Source records:
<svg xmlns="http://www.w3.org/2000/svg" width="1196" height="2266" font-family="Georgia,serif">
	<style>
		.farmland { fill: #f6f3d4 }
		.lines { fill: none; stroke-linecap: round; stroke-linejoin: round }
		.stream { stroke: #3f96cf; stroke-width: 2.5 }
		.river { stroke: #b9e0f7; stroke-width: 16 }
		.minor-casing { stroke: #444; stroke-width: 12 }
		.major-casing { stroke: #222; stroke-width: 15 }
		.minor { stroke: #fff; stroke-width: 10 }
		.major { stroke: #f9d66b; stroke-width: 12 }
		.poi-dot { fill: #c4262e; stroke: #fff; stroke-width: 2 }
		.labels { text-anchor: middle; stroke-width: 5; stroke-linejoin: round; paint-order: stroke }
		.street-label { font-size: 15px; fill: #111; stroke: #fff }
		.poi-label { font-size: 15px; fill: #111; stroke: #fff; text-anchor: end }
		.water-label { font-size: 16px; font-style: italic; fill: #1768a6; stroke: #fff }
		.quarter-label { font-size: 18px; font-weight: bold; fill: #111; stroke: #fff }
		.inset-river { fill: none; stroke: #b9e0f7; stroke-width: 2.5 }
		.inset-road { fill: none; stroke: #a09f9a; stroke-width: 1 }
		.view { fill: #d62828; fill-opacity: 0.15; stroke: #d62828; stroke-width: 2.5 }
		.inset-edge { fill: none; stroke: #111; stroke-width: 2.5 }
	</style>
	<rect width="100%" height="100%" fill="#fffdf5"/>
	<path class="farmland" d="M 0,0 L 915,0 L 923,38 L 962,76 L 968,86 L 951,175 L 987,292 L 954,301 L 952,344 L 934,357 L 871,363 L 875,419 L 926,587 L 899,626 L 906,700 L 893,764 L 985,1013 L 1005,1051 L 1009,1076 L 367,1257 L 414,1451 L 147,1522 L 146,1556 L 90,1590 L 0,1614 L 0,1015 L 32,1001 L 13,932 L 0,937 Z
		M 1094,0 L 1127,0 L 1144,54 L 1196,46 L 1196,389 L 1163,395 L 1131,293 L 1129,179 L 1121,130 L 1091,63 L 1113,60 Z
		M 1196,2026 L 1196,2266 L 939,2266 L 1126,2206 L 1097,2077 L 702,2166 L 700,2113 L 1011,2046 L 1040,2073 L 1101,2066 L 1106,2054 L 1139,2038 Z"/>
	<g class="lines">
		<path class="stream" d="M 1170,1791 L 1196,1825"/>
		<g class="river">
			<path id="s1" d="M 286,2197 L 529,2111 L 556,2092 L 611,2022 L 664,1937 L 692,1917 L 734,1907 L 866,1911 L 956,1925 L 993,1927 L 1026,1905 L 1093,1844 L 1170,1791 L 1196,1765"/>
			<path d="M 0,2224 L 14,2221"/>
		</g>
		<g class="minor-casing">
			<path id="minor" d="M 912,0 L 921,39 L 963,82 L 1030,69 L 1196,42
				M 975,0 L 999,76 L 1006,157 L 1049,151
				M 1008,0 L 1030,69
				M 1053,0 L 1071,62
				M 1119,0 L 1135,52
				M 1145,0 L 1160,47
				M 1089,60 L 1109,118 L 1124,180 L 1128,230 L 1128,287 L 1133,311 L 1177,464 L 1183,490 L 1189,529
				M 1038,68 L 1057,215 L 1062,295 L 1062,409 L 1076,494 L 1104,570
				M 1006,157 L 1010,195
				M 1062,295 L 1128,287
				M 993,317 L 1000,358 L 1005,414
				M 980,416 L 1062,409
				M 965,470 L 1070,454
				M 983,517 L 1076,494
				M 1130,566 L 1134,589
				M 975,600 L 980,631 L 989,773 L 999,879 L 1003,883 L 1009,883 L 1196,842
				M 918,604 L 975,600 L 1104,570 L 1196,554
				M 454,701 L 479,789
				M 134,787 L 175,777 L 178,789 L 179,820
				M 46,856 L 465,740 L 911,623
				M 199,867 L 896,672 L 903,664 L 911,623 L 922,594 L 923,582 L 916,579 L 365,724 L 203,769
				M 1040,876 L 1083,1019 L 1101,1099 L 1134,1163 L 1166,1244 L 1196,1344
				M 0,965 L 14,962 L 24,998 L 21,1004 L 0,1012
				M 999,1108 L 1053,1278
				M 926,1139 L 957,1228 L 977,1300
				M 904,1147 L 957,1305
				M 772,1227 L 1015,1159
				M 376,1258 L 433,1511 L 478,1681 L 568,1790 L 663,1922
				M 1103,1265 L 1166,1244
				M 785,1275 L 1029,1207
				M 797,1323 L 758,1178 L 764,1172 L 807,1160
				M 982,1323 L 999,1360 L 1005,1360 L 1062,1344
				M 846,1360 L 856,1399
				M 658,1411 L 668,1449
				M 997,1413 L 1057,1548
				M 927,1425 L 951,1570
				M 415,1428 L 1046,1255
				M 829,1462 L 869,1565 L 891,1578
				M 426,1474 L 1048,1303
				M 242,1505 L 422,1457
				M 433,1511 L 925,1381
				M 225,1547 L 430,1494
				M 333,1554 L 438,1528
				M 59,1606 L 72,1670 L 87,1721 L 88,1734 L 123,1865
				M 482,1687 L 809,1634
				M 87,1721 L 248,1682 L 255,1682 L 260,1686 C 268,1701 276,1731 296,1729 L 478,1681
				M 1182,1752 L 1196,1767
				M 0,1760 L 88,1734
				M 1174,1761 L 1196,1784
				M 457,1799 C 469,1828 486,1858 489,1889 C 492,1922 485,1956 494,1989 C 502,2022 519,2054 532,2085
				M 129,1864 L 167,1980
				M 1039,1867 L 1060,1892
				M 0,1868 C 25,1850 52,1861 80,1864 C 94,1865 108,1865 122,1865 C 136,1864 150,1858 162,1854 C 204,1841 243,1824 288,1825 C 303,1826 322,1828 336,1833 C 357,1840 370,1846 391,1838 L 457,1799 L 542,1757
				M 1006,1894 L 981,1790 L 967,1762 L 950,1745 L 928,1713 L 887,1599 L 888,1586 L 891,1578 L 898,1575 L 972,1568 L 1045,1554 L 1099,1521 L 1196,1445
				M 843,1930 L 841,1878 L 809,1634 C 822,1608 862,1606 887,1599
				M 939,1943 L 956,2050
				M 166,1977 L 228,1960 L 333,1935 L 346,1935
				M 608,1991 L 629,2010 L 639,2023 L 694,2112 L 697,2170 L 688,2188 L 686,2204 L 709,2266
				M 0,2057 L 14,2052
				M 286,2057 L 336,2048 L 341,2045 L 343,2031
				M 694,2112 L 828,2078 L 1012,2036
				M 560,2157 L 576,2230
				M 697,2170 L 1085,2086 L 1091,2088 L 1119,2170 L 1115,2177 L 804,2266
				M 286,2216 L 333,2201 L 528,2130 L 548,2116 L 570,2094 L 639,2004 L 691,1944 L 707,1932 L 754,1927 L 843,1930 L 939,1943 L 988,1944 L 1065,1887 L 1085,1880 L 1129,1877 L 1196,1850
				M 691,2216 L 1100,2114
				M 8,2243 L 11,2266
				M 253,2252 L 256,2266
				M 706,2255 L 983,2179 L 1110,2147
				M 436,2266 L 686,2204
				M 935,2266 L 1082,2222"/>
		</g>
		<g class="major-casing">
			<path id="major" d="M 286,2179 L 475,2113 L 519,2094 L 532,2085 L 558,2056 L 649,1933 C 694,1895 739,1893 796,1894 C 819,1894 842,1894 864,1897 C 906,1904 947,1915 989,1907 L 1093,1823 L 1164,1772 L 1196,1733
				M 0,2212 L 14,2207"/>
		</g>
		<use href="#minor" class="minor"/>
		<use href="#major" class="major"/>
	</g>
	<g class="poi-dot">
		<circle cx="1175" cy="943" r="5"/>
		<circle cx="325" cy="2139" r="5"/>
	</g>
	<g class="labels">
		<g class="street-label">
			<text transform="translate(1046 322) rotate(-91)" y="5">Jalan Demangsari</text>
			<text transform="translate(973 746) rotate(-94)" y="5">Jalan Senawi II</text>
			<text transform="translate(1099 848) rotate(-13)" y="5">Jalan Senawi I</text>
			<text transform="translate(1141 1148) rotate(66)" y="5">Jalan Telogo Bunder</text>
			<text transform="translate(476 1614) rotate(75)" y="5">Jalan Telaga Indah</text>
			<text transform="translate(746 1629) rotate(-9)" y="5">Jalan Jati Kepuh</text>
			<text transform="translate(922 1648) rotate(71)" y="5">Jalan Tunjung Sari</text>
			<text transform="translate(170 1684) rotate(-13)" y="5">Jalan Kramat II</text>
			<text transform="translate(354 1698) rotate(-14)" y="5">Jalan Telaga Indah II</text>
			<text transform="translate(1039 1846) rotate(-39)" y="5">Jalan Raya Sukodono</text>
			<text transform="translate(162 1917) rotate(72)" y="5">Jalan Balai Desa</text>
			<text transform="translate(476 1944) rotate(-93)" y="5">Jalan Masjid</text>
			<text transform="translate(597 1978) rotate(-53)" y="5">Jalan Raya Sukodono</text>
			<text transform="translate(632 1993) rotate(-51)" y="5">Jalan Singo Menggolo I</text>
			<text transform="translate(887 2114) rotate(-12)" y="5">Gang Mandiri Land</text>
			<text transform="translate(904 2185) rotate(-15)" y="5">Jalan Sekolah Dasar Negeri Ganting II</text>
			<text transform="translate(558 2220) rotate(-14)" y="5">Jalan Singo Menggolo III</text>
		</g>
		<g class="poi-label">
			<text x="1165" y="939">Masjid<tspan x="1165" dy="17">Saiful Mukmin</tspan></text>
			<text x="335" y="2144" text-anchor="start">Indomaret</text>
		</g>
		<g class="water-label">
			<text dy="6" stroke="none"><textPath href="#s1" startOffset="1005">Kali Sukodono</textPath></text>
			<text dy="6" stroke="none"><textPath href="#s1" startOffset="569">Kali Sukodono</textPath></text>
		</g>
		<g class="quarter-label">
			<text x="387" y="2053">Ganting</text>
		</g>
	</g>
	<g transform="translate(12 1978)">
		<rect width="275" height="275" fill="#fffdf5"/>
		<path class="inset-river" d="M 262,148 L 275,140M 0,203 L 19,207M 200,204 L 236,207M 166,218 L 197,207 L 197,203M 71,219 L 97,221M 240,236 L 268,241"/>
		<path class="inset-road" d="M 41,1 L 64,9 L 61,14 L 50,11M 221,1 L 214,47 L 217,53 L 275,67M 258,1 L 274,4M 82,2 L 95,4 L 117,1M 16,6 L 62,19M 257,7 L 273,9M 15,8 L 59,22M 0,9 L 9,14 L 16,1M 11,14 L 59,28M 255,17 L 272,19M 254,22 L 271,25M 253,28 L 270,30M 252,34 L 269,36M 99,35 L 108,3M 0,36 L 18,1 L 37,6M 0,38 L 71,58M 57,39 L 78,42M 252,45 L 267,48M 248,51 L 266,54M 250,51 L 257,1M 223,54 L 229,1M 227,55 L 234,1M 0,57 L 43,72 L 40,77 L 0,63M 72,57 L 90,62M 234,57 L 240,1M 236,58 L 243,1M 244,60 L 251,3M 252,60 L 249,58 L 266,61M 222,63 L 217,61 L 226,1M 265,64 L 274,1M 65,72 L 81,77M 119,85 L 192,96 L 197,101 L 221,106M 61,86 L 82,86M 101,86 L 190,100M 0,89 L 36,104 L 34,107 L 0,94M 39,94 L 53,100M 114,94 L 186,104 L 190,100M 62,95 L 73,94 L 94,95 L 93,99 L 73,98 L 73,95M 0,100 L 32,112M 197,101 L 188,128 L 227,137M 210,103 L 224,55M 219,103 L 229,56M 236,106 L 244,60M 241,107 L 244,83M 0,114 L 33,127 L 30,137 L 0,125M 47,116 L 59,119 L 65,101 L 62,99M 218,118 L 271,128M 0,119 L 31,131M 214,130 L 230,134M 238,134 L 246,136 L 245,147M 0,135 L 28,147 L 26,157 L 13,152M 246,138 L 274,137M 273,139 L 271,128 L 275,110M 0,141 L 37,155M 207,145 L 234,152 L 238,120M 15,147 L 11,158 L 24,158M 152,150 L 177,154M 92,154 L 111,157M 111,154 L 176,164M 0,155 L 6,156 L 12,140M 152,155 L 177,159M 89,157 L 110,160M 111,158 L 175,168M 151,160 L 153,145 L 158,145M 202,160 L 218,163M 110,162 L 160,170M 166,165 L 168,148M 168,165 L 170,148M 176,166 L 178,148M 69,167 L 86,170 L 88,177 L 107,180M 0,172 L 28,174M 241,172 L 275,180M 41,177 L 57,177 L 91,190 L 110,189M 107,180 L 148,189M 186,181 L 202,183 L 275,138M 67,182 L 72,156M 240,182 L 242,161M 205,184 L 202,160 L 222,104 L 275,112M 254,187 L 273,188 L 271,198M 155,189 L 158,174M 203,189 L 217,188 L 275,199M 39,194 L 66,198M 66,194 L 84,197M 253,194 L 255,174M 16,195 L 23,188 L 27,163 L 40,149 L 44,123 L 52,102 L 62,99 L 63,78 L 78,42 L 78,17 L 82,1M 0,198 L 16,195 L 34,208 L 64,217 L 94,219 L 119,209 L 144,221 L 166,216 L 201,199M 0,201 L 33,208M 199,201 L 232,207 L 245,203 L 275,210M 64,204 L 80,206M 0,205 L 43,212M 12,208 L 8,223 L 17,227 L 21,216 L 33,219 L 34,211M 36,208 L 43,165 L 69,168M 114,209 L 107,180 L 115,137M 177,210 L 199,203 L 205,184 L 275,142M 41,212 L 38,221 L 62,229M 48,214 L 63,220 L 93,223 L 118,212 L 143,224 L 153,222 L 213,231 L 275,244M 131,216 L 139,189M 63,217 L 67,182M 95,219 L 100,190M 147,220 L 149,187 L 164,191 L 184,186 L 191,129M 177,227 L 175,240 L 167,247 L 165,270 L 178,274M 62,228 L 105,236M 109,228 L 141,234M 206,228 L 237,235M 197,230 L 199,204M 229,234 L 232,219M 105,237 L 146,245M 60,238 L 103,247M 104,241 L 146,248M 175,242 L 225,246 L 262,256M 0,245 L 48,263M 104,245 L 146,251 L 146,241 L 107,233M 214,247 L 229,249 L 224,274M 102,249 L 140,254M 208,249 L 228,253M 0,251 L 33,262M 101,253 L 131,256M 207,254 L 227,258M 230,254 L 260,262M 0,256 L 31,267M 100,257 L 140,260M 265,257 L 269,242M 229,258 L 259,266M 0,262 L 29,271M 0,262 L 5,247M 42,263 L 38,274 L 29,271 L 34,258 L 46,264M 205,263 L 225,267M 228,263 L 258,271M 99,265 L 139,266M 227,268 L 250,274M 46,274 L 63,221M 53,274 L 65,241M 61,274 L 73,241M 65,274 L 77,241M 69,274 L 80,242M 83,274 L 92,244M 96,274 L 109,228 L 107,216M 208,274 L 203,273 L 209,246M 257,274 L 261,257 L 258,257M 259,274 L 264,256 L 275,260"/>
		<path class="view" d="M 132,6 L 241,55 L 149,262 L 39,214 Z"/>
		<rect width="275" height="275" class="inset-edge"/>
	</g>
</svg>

_BRIEF_. Look through the entries above. Copy out every line holding the word "linejoin".

_YOUR RESPONSE_.
		.lines { fill: none; stroke-linecap: round; stroke-linejoin: round }
		.labels { text-anchor: middle; stroke-width: 5; stroke-linejoin: round; paint-order: stroke }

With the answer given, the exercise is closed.